Written task:
Every entry is to be returned as it stands, apart from the pictures.

Collected data:
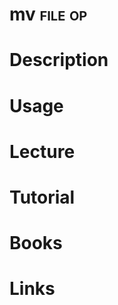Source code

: #+TAGS: file op


* mv								    :file:op:
* Description
* Usage
* Lecture
* Tutorial
* Books
* Links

Response to the task:
Source code

: #+TAGS: file op


* mv								    :file:op:
* Description
* Usage
* Lecture
* Tutorial
* Books
* Links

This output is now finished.